*TASK:* Copy the material word for word, starting at its very first line and ending with the line that contains "küresel bir kamuoyu".

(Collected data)
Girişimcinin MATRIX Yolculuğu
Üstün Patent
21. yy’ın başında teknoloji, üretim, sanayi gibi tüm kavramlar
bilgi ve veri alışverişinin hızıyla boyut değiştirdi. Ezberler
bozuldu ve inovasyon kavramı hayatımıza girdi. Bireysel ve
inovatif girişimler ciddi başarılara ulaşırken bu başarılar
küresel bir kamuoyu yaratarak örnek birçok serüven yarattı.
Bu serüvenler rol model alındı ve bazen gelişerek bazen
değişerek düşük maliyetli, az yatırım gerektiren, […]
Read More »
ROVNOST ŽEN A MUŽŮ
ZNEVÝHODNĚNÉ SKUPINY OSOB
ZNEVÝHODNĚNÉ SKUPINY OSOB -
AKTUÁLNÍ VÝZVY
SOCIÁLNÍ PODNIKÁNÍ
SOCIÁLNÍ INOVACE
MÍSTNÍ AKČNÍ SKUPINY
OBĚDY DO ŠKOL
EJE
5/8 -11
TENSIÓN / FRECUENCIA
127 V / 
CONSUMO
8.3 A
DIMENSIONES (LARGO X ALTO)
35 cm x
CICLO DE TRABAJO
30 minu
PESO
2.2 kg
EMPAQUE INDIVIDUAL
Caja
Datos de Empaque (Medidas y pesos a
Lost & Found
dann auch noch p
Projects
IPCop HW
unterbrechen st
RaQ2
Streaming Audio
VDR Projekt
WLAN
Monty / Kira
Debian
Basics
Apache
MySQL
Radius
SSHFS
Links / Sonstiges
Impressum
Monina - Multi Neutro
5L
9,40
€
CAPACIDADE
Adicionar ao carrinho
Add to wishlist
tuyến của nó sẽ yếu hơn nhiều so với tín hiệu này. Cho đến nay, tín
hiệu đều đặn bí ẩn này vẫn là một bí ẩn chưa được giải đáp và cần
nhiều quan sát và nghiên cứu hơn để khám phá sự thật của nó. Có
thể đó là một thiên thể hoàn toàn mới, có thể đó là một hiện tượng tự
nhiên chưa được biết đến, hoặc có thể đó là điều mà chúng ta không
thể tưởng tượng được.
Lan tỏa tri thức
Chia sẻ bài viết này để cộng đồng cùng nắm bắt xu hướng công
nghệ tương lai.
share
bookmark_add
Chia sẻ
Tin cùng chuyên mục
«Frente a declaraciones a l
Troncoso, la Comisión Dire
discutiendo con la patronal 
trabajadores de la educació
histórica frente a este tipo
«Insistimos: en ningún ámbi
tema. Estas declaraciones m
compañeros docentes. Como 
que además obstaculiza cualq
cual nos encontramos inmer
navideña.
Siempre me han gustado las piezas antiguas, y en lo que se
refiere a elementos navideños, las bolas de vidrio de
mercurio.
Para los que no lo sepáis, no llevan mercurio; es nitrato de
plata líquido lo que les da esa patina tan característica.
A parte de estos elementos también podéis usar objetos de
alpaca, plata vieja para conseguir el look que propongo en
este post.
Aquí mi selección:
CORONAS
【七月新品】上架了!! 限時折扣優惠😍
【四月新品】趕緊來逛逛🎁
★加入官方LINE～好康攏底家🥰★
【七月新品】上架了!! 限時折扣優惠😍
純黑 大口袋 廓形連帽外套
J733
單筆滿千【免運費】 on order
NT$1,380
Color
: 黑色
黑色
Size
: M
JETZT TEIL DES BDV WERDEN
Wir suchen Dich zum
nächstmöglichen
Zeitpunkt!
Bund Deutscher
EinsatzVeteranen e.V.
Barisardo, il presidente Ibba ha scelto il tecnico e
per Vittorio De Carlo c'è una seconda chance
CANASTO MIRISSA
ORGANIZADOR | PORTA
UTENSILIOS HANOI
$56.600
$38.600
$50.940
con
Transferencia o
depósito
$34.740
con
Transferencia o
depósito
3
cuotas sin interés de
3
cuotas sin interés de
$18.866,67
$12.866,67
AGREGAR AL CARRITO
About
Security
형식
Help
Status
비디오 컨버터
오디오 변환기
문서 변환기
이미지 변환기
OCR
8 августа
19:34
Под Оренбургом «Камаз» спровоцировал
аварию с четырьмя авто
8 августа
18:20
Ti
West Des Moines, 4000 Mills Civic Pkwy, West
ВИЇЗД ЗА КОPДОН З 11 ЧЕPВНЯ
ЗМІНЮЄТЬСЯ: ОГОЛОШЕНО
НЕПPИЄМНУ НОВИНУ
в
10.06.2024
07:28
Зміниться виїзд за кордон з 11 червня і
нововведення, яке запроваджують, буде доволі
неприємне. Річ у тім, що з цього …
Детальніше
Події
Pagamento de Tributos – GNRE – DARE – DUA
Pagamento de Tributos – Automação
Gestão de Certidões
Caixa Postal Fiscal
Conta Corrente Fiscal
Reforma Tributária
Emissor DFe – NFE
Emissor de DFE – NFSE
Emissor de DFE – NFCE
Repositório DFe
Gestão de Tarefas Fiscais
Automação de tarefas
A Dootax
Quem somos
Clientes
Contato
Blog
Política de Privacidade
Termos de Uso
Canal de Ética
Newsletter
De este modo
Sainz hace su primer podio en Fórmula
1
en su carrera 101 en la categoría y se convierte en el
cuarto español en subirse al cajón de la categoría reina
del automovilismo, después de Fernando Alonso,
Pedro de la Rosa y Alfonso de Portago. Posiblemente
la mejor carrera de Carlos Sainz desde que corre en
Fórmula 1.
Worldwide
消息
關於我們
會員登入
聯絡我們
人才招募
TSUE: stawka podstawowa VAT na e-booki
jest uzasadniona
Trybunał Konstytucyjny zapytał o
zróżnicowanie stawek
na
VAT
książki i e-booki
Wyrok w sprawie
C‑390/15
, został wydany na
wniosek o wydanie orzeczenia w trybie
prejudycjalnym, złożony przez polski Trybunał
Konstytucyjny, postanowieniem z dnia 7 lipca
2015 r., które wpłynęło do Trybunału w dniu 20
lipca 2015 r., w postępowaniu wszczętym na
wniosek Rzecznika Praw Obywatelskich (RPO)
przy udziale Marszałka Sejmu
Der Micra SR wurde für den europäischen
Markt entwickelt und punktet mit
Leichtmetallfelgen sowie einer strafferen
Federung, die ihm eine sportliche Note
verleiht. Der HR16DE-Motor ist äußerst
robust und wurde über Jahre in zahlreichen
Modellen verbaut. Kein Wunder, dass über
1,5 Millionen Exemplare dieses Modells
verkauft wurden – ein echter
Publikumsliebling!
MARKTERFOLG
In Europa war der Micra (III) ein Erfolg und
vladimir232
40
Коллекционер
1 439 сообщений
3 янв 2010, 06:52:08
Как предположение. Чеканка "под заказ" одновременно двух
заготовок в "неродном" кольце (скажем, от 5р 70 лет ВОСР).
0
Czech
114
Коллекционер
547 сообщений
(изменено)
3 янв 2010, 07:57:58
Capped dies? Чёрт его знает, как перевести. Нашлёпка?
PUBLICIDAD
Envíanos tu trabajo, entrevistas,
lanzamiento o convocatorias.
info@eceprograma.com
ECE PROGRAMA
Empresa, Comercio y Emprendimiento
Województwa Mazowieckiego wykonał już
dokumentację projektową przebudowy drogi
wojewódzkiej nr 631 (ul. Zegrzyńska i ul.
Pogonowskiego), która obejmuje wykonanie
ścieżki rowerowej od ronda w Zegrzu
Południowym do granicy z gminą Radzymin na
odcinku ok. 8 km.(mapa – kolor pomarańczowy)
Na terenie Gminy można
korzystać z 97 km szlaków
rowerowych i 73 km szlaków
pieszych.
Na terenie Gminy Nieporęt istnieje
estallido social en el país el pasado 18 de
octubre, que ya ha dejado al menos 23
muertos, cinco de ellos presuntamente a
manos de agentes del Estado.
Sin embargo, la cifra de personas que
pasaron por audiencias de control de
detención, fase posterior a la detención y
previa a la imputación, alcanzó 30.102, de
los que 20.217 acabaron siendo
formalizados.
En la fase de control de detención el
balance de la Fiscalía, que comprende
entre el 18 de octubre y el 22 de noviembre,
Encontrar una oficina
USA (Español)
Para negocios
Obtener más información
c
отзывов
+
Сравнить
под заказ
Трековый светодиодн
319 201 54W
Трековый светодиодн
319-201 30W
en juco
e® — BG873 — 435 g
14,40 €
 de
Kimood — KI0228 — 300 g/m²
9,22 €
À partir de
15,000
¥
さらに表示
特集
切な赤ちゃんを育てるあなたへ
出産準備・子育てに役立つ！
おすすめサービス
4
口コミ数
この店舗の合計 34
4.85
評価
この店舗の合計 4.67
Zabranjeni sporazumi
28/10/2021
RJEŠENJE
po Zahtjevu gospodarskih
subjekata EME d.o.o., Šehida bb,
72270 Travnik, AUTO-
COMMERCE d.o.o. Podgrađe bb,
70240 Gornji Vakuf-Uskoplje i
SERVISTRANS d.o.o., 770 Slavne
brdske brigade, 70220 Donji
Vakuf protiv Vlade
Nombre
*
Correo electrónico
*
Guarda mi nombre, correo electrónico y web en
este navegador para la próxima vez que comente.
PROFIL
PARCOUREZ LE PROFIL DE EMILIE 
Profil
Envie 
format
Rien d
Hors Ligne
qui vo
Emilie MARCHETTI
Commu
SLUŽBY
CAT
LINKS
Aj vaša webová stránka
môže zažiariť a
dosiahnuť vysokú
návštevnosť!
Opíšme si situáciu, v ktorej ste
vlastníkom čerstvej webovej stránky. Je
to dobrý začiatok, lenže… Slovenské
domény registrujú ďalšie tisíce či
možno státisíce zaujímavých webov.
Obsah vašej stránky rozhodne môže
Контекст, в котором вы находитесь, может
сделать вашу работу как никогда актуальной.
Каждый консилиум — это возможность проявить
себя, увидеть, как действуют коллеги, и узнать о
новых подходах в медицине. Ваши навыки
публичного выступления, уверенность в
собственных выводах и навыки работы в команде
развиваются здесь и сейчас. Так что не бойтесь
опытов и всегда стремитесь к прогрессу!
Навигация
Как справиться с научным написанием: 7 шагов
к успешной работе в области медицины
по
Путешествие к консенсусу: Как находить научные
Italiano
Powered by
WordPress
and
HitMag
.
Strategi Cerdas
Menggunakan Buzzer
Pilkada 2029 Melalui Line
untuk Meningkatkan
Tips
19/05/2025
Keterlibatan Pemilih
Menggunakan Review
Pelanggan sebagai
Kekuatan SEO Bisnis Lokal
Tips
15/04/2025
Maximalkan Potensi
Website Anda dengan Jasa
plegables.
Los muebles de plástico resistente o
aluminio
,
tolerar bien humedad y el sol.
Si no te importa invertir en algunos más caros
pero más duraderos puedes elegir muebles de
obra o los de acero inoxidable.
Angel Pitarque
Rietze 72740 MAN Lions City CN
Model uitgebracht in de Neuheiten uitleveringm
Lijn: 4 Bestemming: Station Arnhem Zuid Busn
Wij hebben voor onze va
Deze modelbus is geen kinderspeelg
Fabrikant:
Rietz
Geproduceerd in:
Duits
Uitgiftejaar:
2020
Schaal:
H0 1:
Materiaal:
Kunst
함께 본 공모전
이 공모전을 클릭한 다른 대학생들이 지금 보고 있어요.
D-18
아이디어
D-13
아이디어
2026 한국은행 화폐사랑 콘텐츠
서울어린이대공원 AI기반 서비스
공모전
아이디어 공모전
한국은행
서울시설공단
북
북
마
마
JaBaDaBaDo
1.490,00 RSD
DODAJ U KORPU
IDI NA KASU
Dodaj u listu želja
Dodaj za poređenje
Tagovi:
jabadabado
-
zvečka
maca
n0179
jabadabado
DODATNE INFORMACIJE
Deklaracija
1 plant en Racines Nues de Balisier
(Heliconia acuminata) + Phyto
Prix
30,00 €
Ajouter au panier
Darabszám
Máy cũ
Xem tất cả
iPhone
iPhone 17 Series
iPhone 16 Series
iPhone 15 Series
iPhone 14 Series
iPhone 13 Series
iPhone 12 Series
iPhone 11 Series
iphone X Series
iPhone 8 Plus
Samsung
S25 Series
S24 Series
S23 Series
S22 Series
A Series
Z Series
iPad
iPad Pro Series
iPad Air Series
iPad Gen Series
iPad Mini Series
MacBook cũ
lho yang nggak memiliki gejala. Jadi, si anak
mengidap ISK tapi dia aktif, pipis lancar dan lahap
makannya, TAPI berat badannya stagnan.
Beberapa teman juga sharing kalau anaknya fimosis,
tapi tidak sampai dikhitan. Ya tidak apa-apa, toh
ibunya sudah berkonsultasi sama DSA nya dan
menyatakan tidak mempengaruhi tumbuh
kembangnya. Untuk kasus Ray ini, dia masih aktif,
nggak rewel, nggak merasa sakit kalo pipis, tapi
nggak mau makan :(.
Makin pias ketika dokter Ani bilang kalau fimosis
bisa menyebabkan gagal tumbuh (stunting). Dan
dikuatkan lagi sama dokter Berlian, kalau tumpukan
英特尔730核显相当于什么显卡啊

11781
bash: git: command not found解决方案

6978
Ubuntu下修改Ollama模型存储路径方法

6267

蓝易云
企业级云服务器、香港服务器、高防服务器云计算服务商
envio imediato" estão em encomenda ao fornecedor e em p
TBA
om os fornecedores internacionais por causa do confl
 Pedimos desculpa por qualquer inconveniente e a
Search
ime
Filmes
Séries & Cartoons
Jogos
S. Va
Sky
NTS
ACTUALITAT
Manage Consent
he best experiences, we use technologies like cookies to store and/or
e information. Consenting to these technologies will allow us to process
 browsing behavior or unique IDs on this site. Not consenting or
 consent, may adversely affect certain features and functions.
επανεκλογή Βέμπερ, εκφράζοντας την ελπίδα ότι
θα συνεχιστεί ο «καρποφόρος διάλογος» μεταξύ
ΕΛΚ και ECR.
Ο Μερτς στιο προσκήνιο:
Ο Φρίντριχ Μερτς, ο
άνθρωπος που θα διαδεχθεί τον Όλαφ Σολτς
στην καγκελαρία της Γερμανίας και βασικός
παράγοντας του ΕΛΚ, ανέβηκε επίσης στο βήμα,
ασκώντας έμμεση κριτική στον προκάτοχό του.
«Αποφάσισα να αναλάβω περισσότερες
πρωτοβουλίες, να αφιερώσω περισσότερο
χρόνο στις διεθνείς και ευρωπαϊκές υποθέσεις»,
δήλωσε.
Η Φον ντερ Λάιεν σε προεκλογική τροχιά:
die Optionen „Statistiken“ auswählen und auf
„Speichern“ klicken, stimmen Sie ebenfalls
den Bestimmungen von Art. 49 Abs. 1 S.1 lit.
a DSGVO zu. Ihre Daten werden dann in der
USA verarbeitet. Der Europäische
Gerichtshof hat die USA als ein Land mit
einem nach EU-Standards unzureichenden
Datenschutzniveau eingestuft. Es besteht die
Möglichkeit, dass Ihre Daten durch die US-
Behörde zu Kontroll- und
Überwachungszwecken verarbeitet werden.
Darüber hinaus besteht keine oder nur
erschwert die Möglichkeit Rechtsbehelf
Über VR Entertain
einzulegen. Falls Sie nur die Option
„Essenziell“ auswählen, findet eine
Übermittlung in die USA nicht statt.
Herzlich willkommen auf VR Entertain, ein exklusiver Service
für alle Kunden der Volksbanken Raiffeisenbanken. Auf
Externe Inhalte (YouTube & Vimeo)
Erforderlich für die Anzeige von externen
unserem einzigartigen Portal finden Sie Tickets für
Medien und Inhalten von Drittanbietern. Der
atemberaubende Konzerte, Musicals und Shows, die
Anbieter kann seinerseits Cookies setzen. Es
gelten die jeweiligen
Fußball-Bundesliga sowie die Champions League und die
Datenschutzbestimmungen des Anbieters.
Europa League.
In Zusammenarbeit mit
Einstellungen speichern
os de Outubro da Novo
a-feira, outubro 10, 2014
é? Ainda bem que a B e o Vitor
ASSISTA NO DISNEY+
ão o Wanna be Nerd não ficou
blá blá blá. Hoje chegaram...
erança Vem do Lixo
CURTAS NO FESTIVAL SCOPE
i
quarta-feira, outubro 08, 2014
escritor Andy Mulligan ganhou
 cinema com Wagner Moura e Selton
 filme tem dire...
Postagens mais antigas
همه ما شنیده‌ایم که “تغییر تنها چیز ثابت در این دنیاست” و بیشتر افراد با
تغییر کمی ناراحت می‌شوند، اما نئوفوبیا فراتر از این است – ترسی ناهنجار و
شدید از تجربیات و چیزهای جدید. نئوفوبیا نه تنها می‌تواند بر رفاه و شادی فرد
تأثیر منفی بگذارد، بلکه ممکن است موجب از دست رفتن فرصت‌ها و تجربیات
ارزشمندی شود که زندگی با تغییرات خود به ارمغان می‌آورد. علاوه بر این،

*ANSWER TO THIS EXERCISE:*
Girişimcinin MATRIX Yolculuğu
Üstün Patent
21. yy’ın başında teknoloji, üretim, sanayi gibi tüm kavramlar
bilgi ve veri alışverişinin hızıyla boyut değiştirdi. Ezberler
bozuldu ve inovasyon kavramı hayatımıza girdi. Bireysel ve
inovatif girişimler ciddi başarılara ulaşırken bu başarılar
küresel bir kamuoyu yaratarak örnek birçok serüven yarattı.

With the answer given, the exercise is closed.